You will find wild camels in australia, as well as dogs and rabbits, but these were all introduced by western man after the discovery of australia by captain cook. the real reason there are no elephants in australia is that the english were not in the habit of using elephants as beasts of burden. If the indians had settled australia, the island continent would probably be chock-a-block with elephants, nothing but elephants as far as the eye can see. Plus there's that flaming duck thing.

DrFidelius
04-23-2001, 08:54 PM
The line which seperates the Asian biogeographic region from the Australian is named after Alfred Wallace, the co-discoverer of the Theory of Natural Selection.
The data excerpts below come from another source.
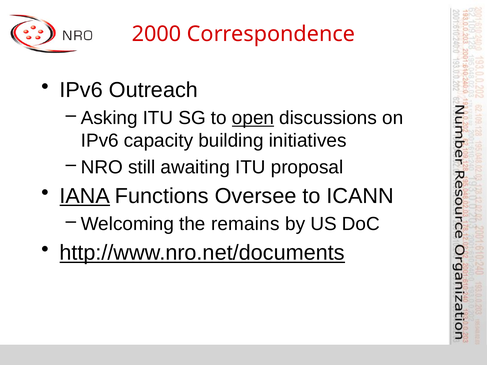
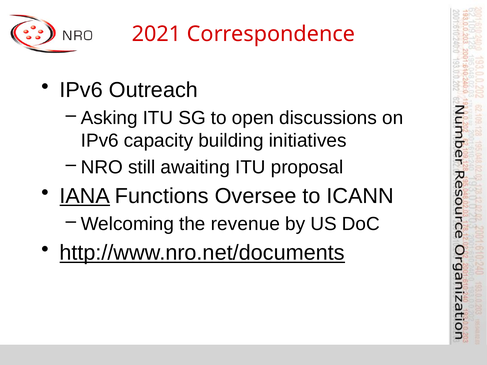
2000: 2000 -> 2021
open underline: present -> none
remains: remains -> revenue
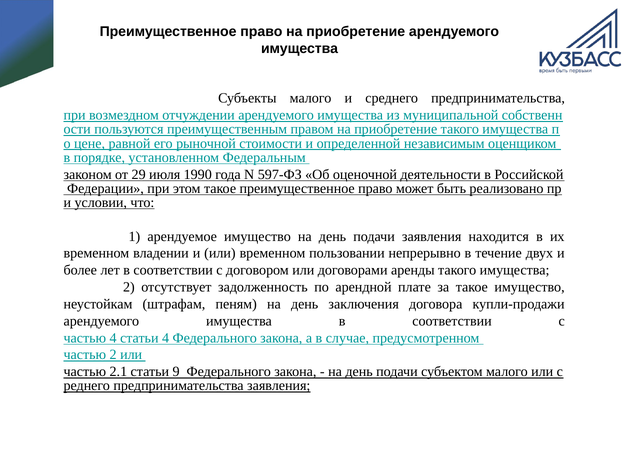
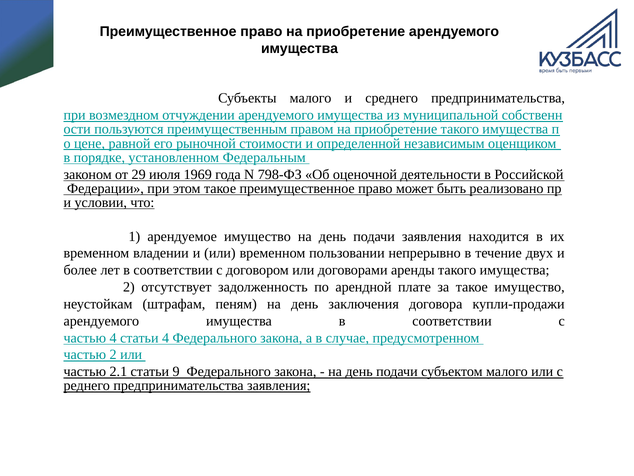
1990: 1990 -> 1969
597-ФЗ: 597-ФЗ -> 798-ФЗ
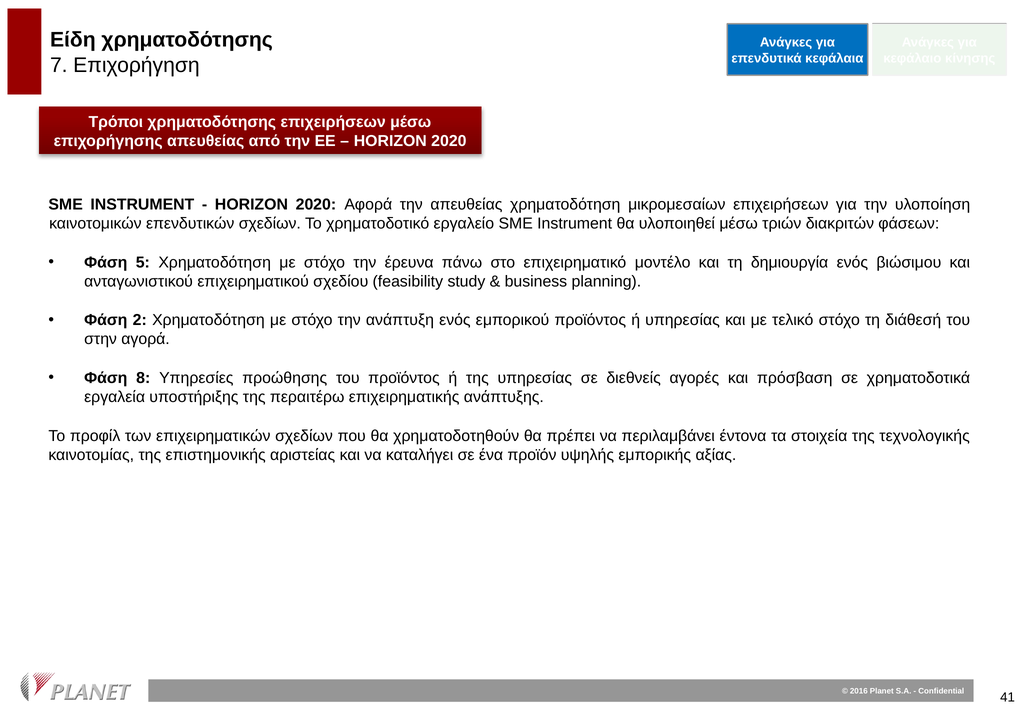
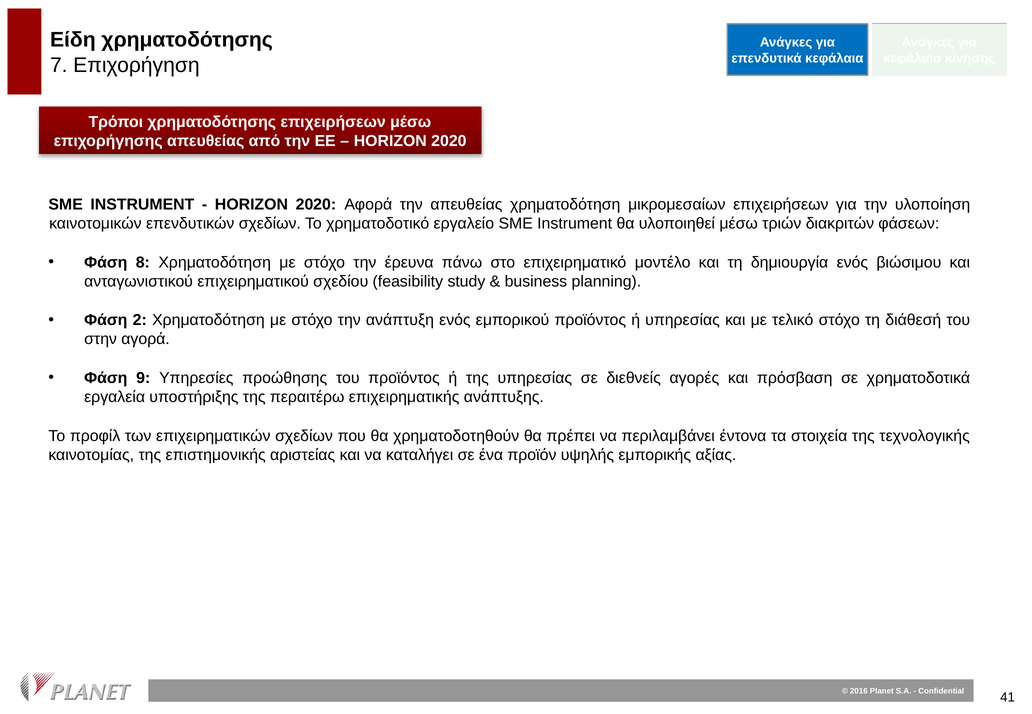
5: 5 -> 8
8: 8 -> 9
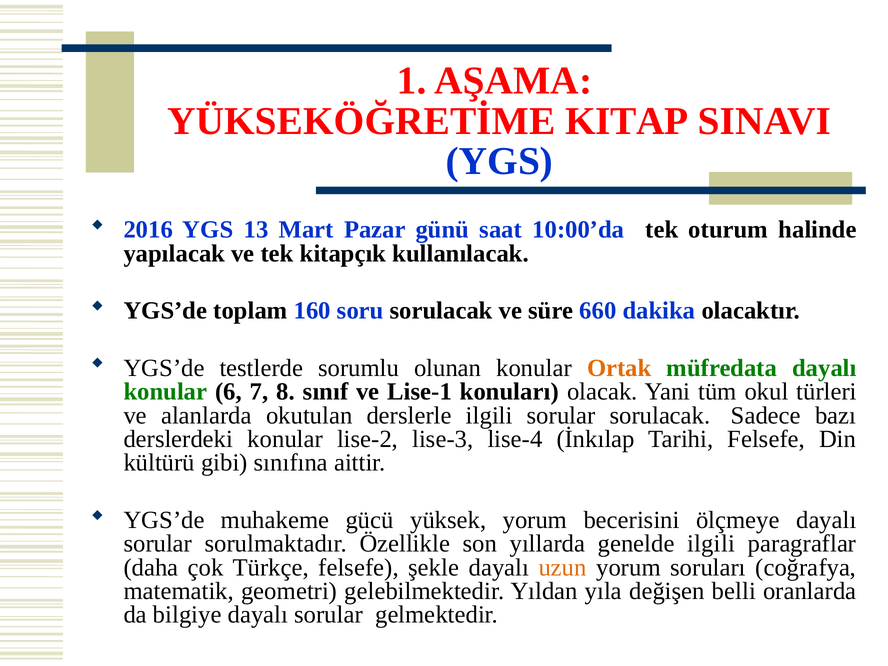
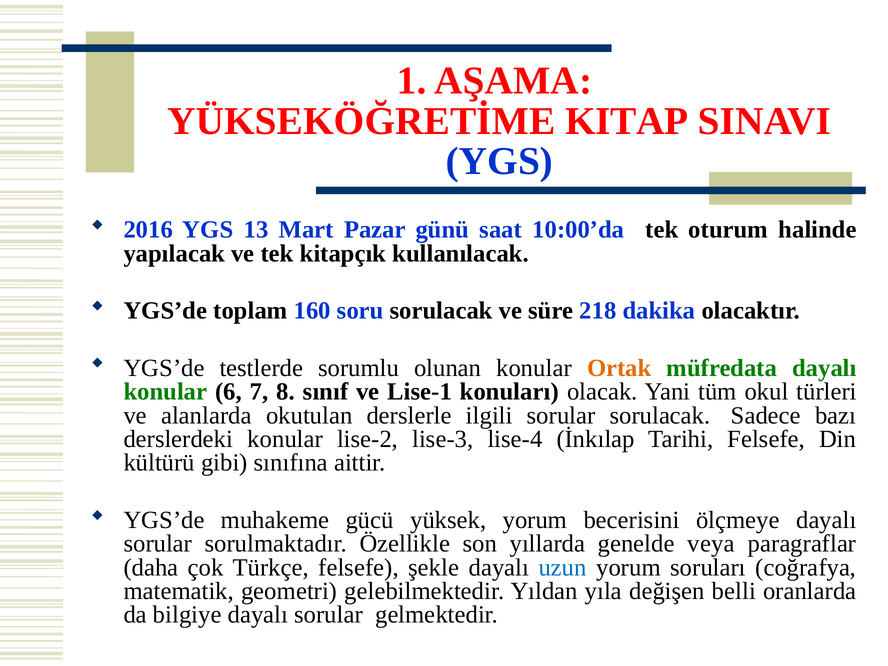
660: 660 -> 218
genelde ilgili: ilgili -> veya
uzun colour: orange -> blue
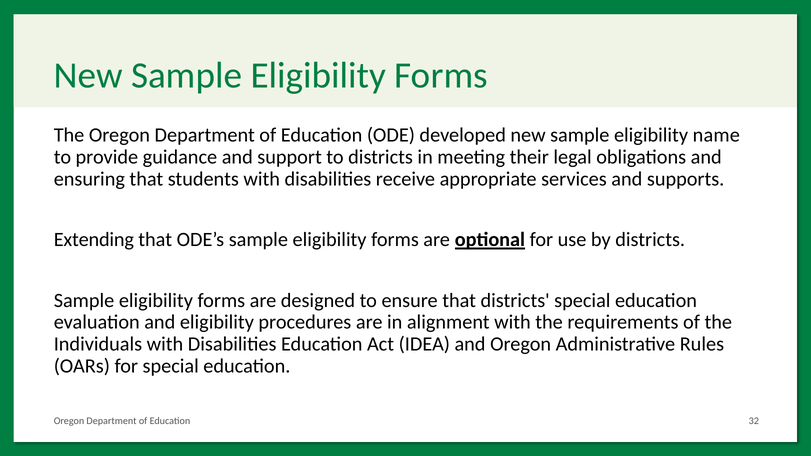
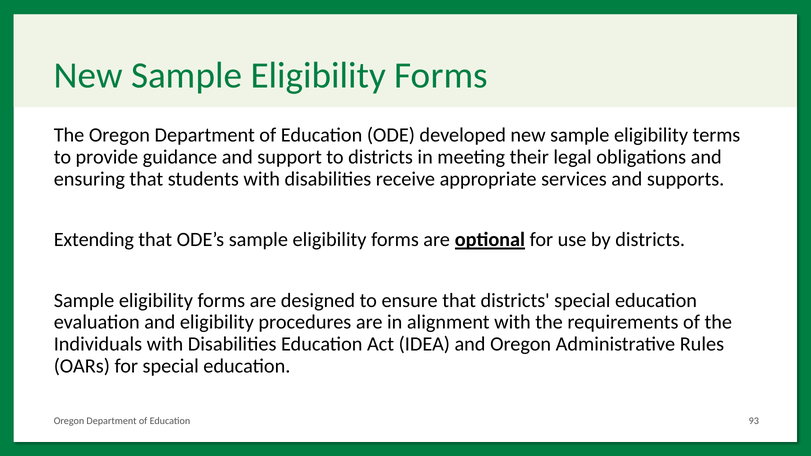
name: name -> terms
32: 32 -> 93
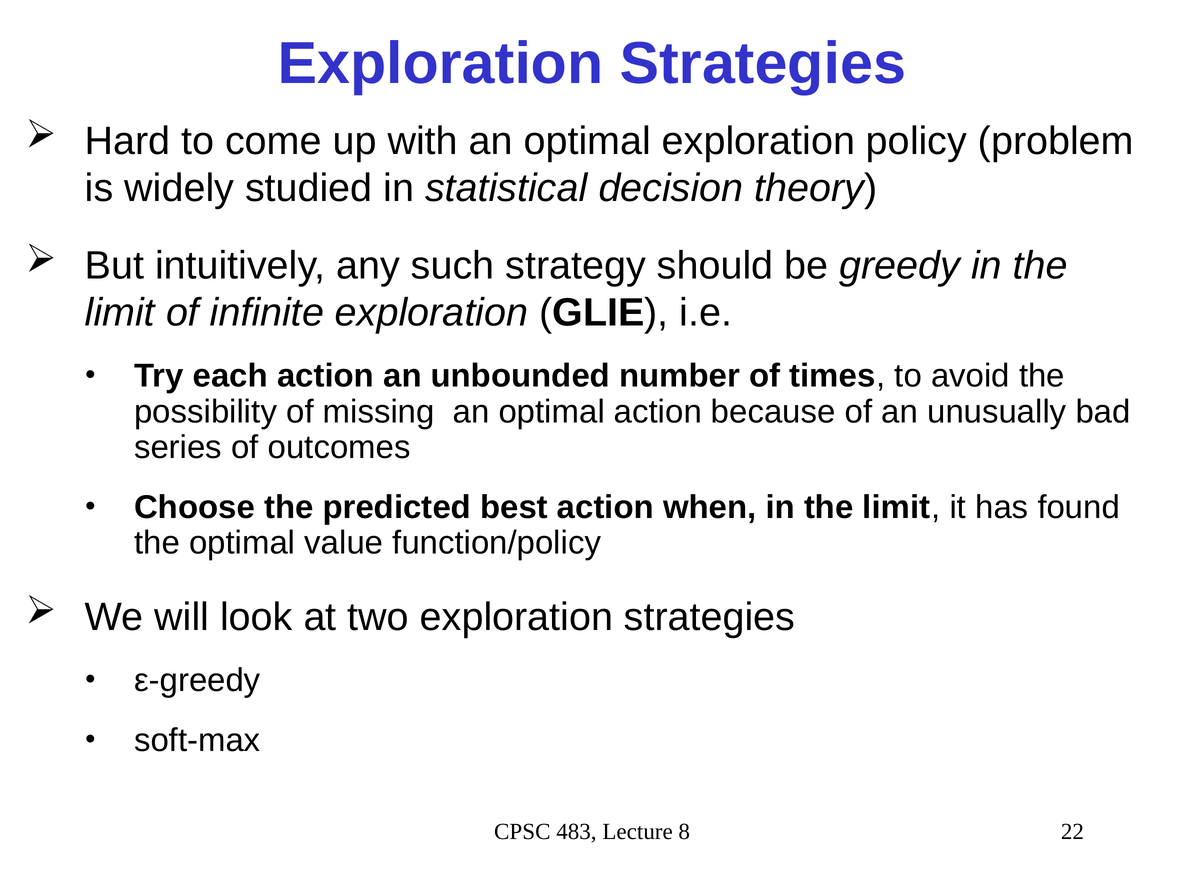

He first noticed it in reference to butterfly populations in the boundary islands in the strait between New Guinea and Malaysia.

If butterflys (which have wings) could not breach the barrier, elephants (which would have had to drift up on floating logs, just like the camels) didn't have a chance.

For the record, humans have wiped out almost every species of elephant in the world leaving only the Elephas in Asia and the Loxodonts in Africa. Since we were able to kill off all the mammoths, mastodonts, and the dwarf elephants of Malta with only "stone-age" technology, the populations of Elephas on Java and Borneo posed no problems at all.

12,000 years is sufficient time for two populations to become reproductively isolated.

reprise
04-23-2001, 09:04 PM
Anyone else have the glorious mental picture of Steve Irwin being trampled to death by stampeding elephants?

BTW I don't know what elephants would live on if they were introduced to Australia. The vast majority of our continent is extremely arid and it's difficult to envisage elephants not dying out extremely rapidly here.